(DATA FOR THE TASK begins)
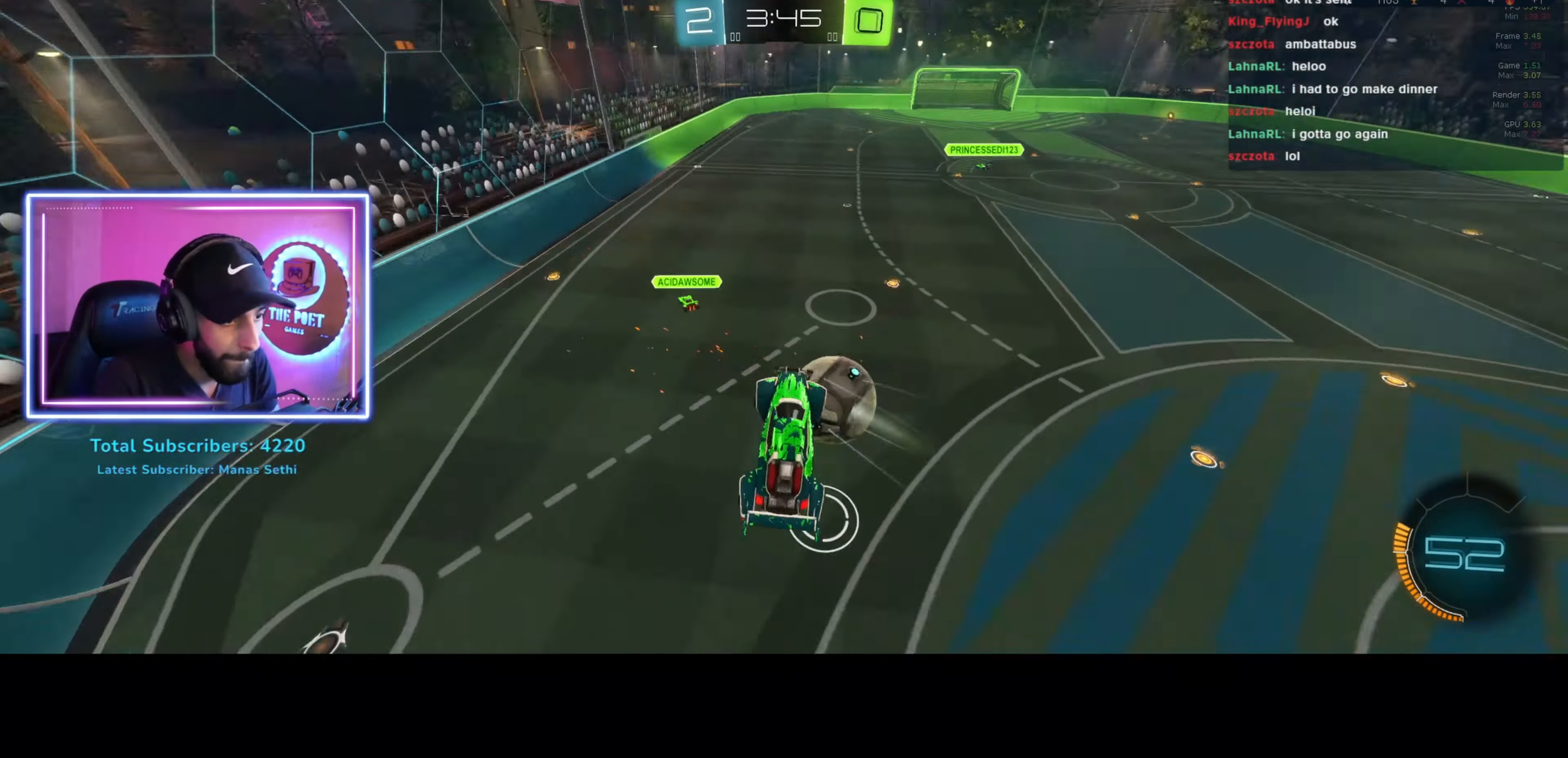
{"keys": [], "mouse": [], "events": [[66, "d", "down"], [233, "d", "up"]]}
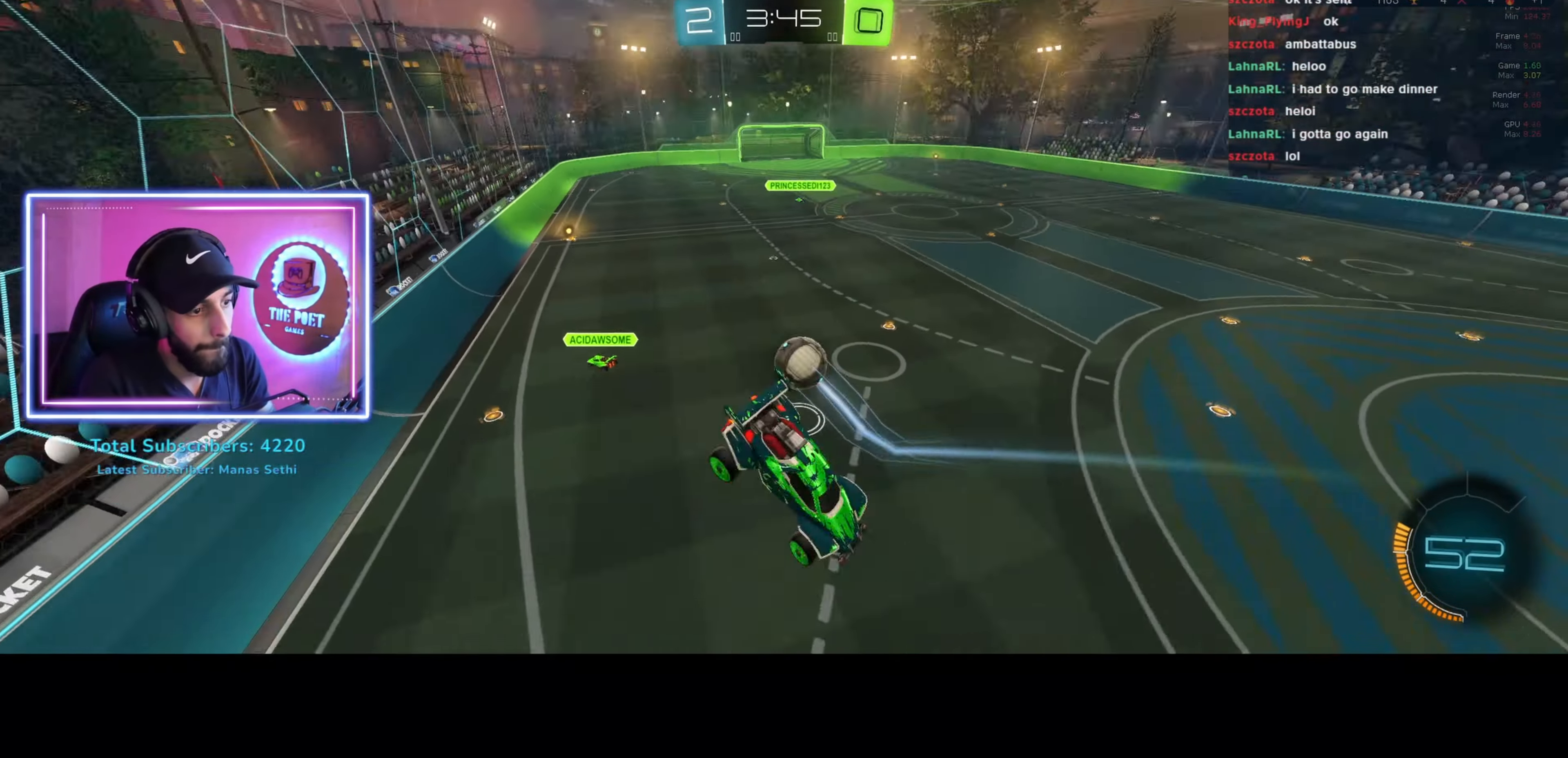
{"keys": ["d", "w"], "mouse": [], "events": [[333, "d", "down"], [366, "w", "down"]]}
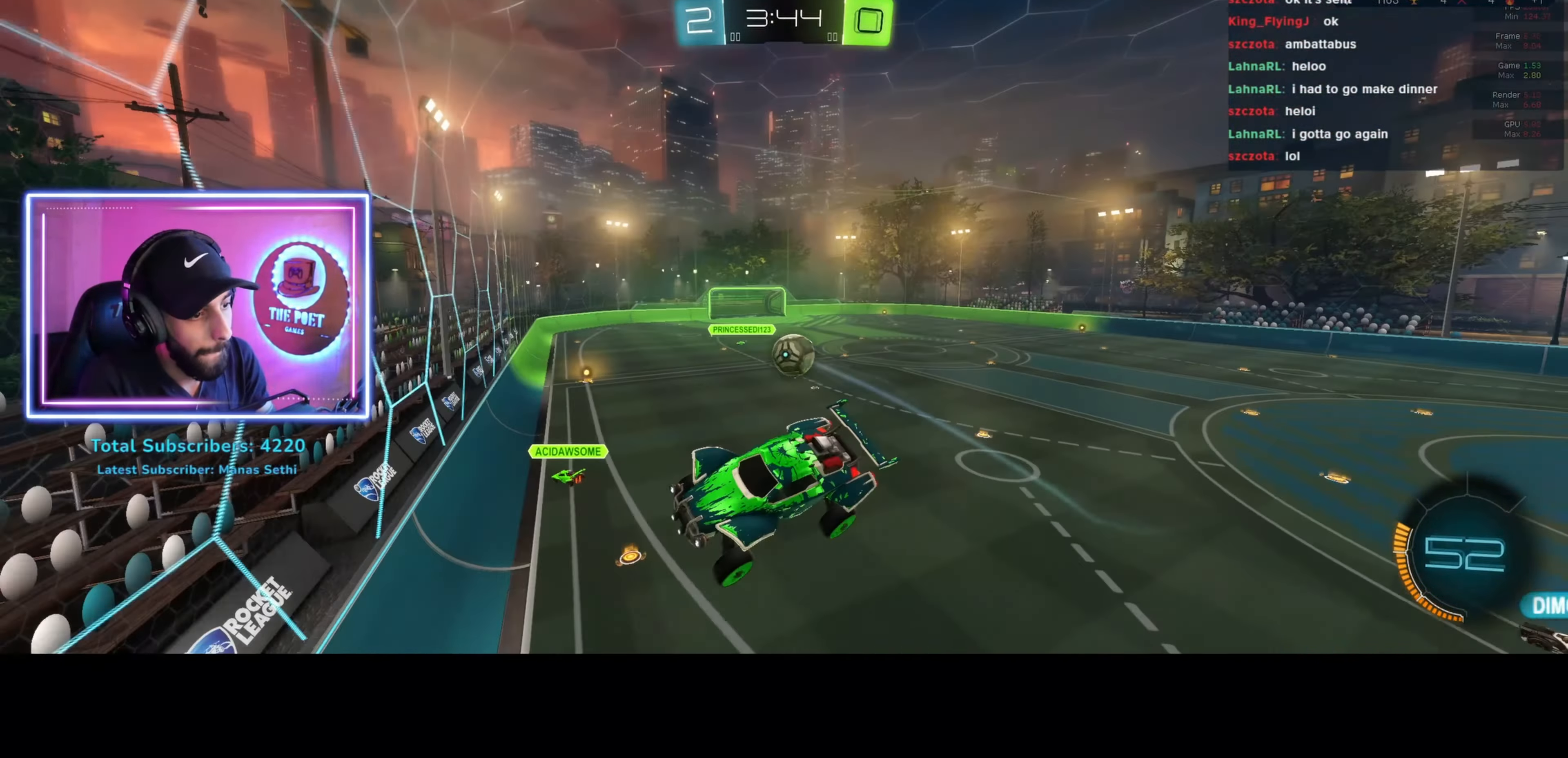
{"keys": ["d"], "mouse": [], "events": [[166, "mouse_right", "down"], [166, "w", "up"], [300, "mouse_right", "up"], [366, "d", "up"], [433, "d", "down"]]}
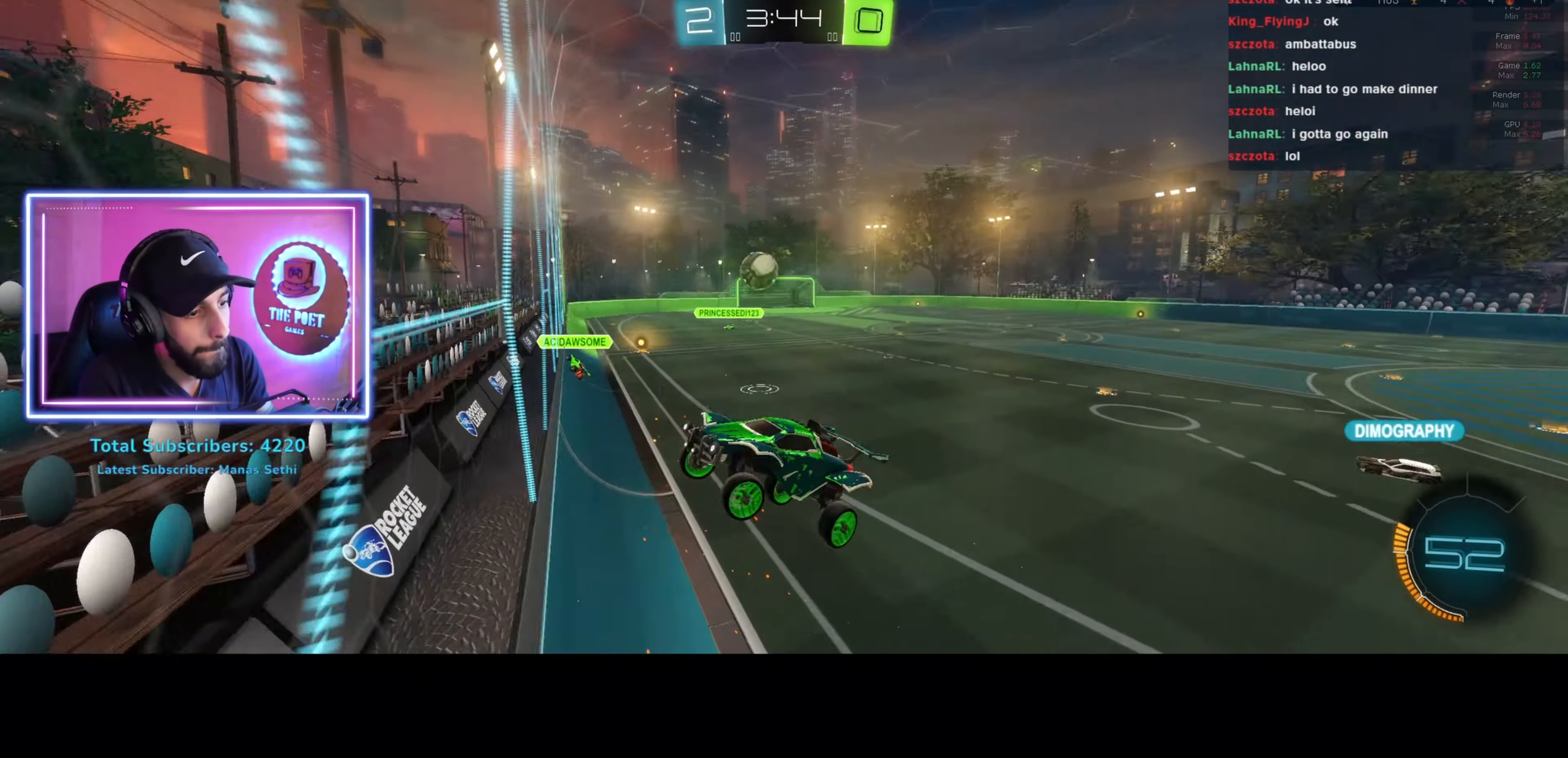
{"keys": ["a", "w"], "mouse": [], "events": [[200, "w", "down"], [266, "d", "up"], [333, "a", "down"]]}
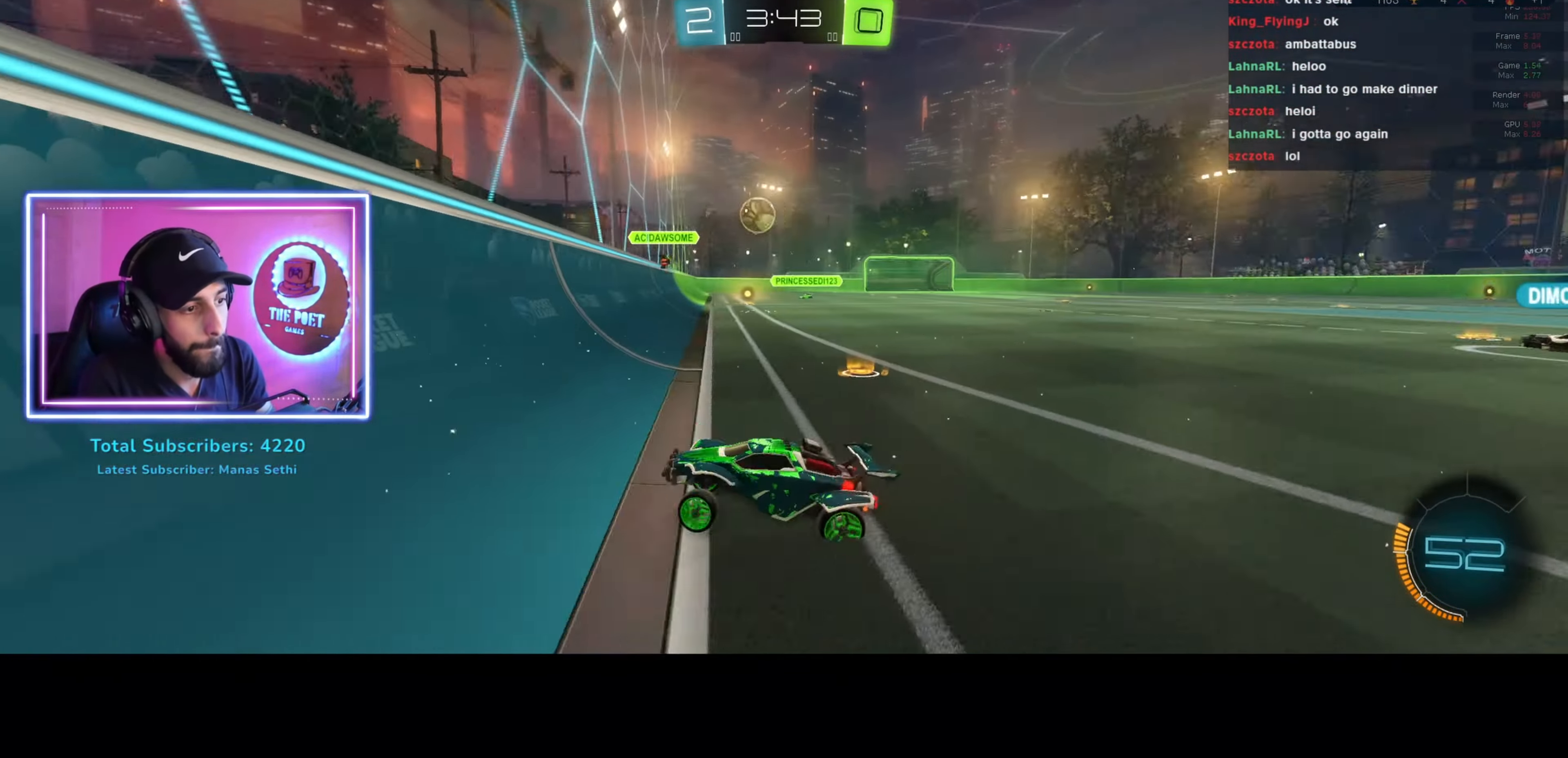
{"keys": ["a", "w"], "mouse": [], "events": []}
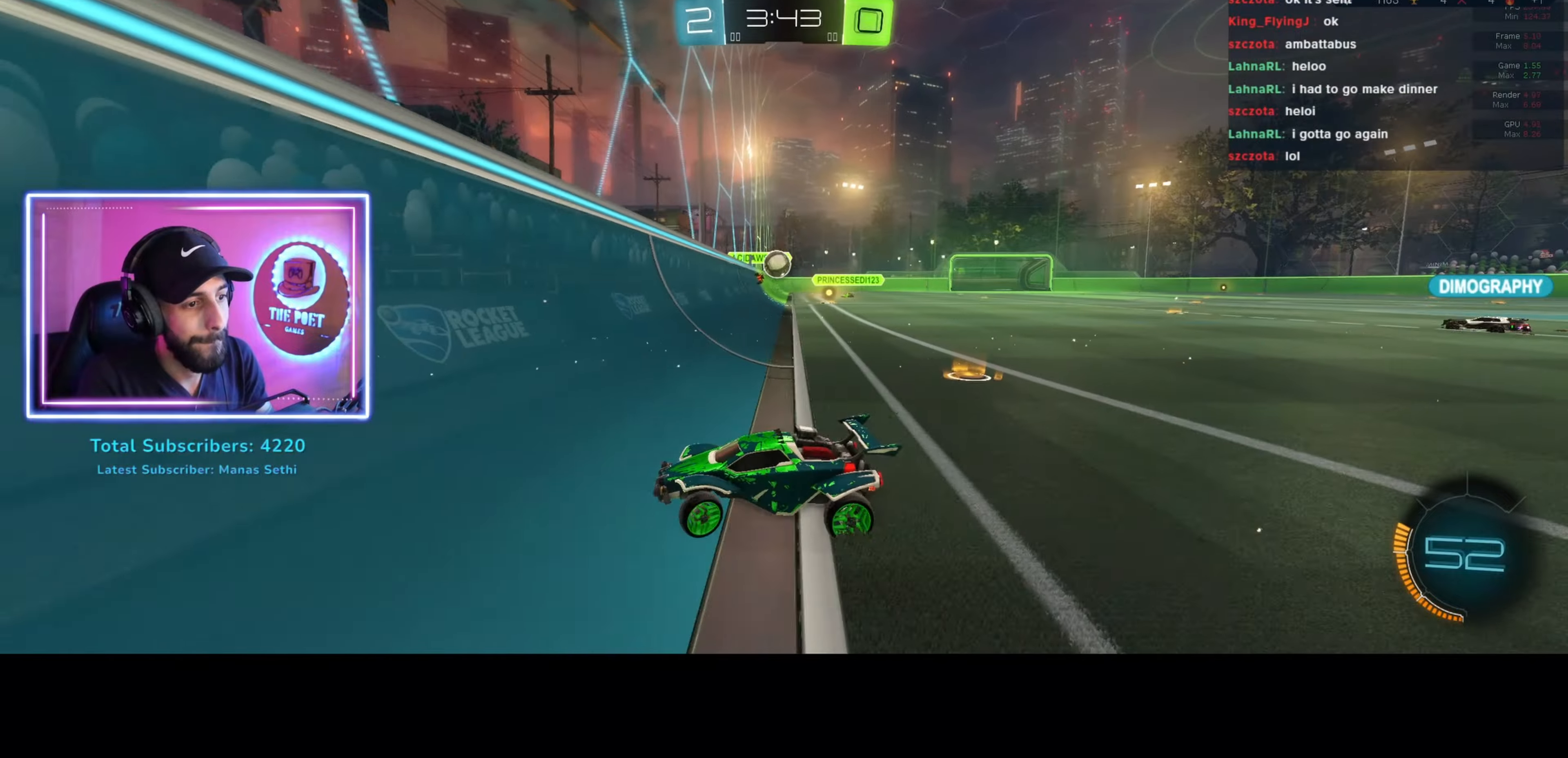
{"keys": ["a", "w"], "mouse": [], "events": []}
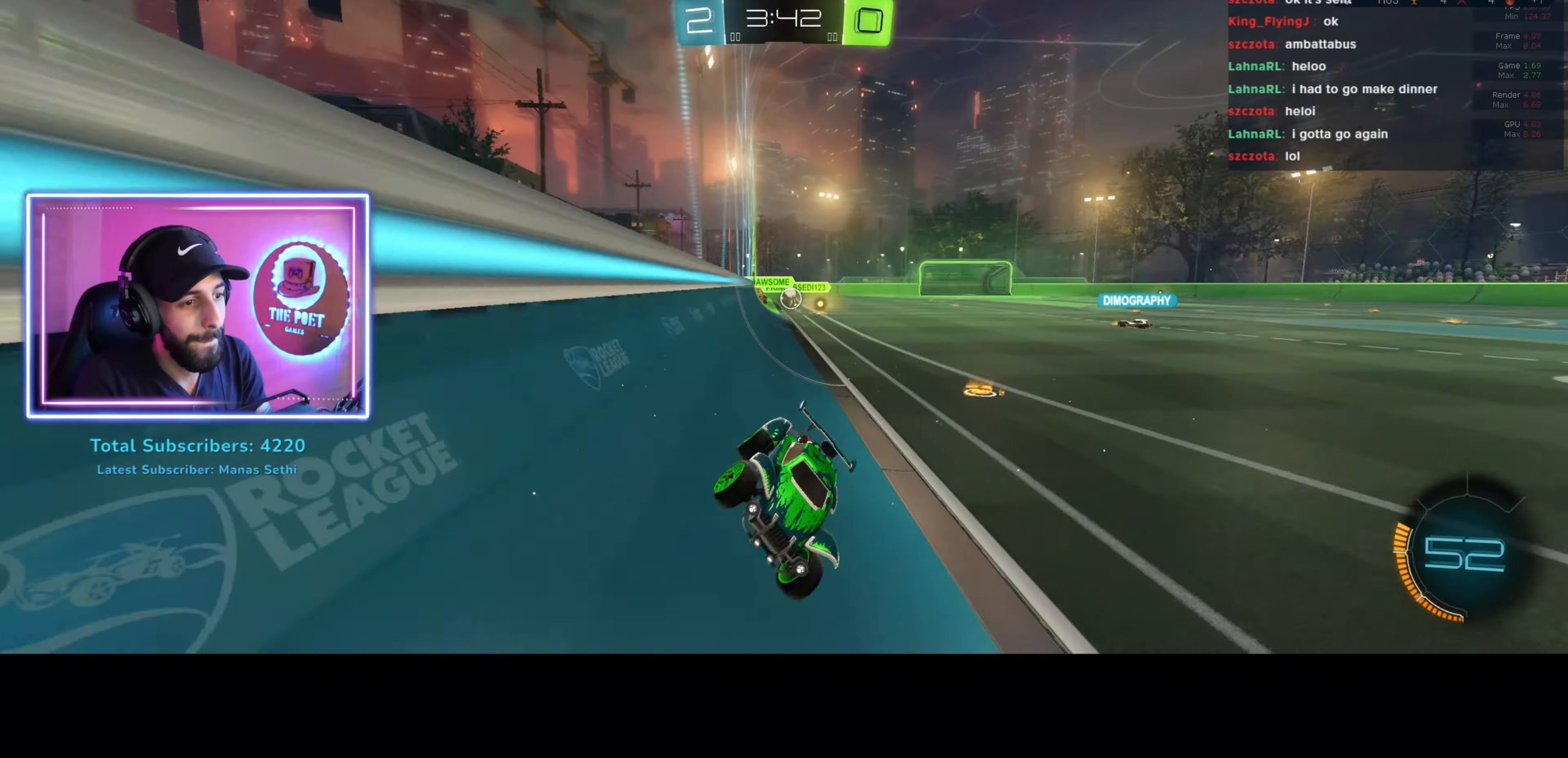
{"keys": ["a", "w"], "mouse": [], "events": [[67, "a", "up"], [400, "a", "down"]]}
(DATA FOR THE TASK ends)
_THE PROBLEM:_
Nothing but the records themselves, exact and complete, should be returned; leave the pictures out.

_RESULT OF THE TASK:_
{"keys": [], "mouse": [], "events": [[66, "d", "down"], [233, "d", "up"]]}
{"keys": ["d", "w"], "mouse": [], "events": [[333, "d", "down"], [366, "w", "down"]]}
{"keys": ["d"], "mouse": [], "events": [[166, "mouse_right", "down"], [166, "w", "up"], [300, "mouse_right", "up"], [366, "d", "up"], [433, "d", "down"]]}
{"keys": ["a", "w"], "mouse": [], "events": [[200, "w", "down"], [266, "d", "up"], [333, "a", "down"]]}
{"keys": ["a", "w"], "mouse": [], "events": []}
{"keys": ["a", "w"], "mouse": [], "events": []}
{"keys": ["a", "w"], "mouse": [], "events": [[67, "a", "up"], [400, "a", "down"]]}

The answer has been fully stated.